Lesley Thompson sells the tickets, is the usherette, the cleaner and the "chief chucker-out" at Ohakune's cinema.
Mrs Thompson is the wife of Bruce, whose father, Harry, bought the purpose-built cinema in 1931 from the Patriotic Society.
The cinema was run by a committee and held its opening screening in August 1917.
Mr Thompson snr came to New Zealand, worked on the roads in Raetihi for the borough council, and bought the Royal Theatre from the Punch family in 1925. The Royal was built in 1915.
It was the heyday of theatre and dances in the Ohakune milling town, so Mr Thompson built the Plaza at the Junction in 1938.
Harry died in 1948, but his wife, Emily, kept the cinema on Goldfinch St going. Television came along in the 60s and movie patronage waned. Bruce Thompson took over the cinema from his mother in 1979, and today his grandchildren are the fourth generation involved in the 230-seat cinema.

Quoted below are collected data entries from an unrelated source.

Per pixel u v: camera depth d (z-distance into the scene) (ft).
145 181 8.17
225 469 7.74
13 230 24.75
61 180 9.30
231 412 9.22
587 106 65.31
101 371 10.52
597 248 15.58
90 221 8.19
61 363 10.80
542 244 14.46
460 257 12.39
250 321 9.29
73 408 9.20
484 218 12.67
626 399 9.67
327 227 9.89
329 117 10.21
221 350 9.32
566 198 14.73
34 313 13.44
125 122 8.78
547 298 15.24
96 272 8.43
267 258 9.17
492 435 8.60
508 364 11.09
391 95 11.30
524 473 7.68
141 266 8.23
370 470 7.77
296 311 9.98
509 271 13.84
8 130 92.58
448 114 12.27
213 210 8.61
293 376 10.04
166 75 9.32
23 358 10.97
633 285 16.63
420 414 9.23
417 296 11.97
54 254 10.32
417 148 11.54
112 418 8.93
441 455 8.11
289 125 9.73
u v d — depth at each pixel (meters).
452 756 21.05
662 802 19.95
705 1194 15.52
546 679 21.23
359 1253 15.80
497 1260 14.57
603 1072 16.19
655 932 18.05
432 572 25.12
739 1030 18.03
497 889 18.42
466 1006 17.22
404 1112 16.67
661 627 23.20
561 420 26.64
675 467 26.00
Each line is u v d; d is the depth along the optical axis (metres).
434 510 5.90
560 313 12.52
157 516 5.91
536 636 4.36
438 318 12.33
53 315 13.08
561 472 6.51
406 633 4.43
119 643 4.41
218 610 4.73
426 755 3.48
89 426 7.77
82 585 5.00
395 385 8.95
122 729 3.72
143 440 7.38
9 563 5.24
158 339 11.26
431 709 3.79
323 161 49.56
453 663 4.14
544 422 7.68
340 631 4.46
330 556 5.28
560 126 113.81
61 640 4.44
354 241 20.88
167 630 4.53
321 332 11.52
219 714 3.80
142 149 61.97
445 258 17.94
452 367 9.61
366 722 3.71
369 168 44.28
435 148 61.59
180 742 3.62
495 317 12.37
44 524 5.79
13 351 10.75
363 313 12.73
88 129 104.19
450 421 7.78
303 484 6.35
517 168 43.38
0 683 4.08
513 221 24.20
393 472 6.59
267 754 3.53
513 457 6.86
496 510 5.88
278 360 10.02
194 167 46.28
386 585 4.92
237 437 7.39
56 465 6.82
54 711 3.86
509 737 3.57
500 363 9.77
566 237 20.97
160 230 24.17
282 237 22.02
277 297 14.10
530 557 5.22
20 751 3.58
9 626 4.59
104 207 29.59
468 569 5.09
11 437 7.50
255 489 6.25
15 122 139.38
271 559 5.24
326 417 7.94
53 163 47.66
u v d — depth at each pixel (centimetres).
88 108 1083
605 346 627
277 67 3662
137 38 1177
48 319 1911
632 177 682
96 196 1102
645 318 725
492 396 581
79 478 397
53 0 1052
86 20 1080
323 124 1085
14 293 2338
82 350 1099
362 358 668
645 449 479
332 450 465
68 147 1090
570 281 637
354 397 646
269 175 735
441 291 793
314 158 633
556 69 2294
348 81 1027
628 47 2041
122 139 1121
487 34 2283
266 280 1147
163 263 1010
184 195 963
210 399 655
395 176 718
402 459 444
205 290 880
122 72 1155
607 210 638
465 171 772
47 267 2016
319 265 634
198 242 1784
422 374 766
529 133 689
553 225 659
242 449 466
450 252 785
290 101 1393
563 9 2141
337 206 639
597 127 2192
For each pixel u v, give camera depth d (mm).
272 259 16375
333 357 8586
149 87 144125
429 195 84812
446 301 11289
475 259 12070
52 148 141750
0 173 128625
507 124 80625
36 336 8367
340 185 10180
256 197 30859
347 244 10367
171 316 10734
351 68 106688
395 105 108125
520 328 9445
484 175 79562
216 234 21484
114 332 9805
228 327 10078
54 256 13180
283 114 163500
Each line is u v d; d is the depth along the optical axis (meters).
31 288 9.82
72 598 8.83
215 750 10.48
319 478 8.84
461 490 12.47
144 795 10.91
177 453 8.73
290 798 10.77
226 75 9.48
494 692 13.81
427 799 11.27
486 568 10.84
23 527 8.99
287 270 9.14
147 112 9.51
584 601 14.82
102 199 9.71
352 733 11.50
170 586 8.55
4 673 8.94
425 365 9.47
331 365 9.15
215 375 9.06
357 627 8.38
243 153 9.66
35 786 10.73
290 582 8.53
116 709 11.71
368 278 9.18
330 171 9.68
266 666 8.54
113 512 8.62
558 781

"It's more of a hobby for us now," Mrs Thompson said, "we don't make money."
If the Thompsons needed more help at a popular viewing, they called in the family troops, she said.
They mostly catered for the skiers who were regulars at the one film-a-night screenings during the season.
The 35mm projector is showing the Karate Kid on the cinema's single screen this week.
Mrs Thompson said she was a "railway's kid" who came to Ohakune from Birchfield, a small West Coast town 10 minutes from Westport. However, during a trip south recently she became aware the place had disappeared.
She had attended the local high school, while her future husband was schooled in Wellington.
They began "kicking around" when they were 18, but there was no kissing in the back row of the movie theatre for this couple. It was six years before he proposed, she said.